Dorit tries to explain why the other women are upset, that every time they try to discuss the situation, Denise shuts it down. But Denise is incredulous: there’s nothing left to say, so why do they keep bringing it up? And it really is something of an ouroboros: the women are upset that Denise keeps shutting down the conversation about her kids and what happened at her party, and every time they try to bring it up, she shuts it down again, which just upsets them more.
The snake, it eats its tail.
Dorit adds that she understands Aaron’s urge to protect Denise, her Insufferable Husband did the same thing in her first season, but it did not go well for him, and Aaron would do well to learn from Dorit’s Insufferable Husband.

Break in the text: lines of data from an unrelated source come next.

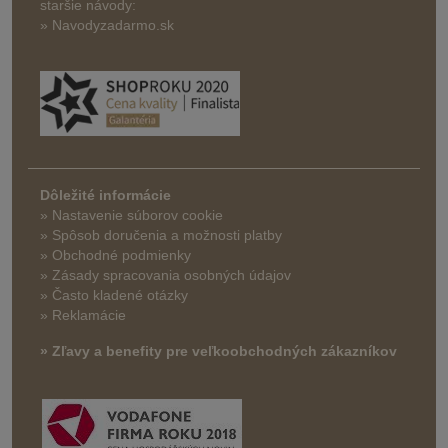
staršie návody:
» Navodyzadarmo.sk
Dôležité informácie
» Nastavenie súborov cookie
»
Spôsob doručenia a možnosti platby
» Obchodné podmienky
» Zásady spracovania osobných údajov
» Často kladené otázky
» Reklamácie
» Zľavy a benefity pre veľkoobchodných zákazníkov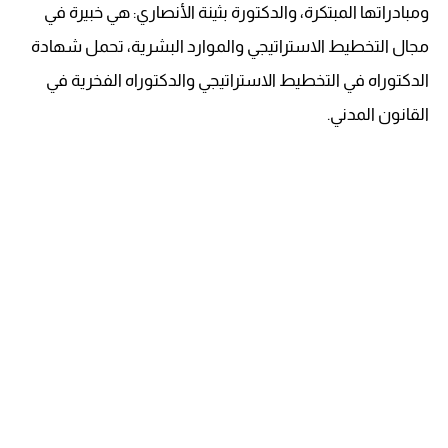
ومبادراتها المبتكرة، والدكتورة بثينة الأنصاري: هي خبيرة في
مجال التخطيط الاستراتيجي والموارد البشرية، تحمل شهادة
الدكتوراه في التخطيط الاستراتيجي والدكتوراه الفخرية في
القانون المدني.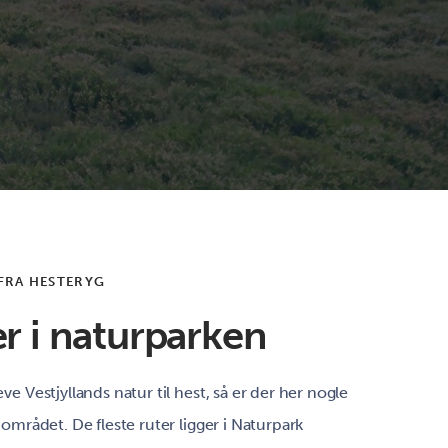
FRA HESTERYG
r i naturparken
leve Vestjyllands natur til hest, så er der her nogle
 i området. De fleste ruter ligger i Naturpark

Denise insists one last time that it’s simple: she’s over it; they aren’t, and now that’s cleared up, she and Aaron are going to leave because there’s just too much paparazzi around.
There are no paparazzi there.
Inside, the women wonder what to do with Denise: they can’t talk about anything with her, so are they supposed to just be dishonest and pretend nothing is wrong? Or should they ice her out altogether?
~commence disappointed head-shaking~
The Real Housewives of Beverly Hills airs on Bravo.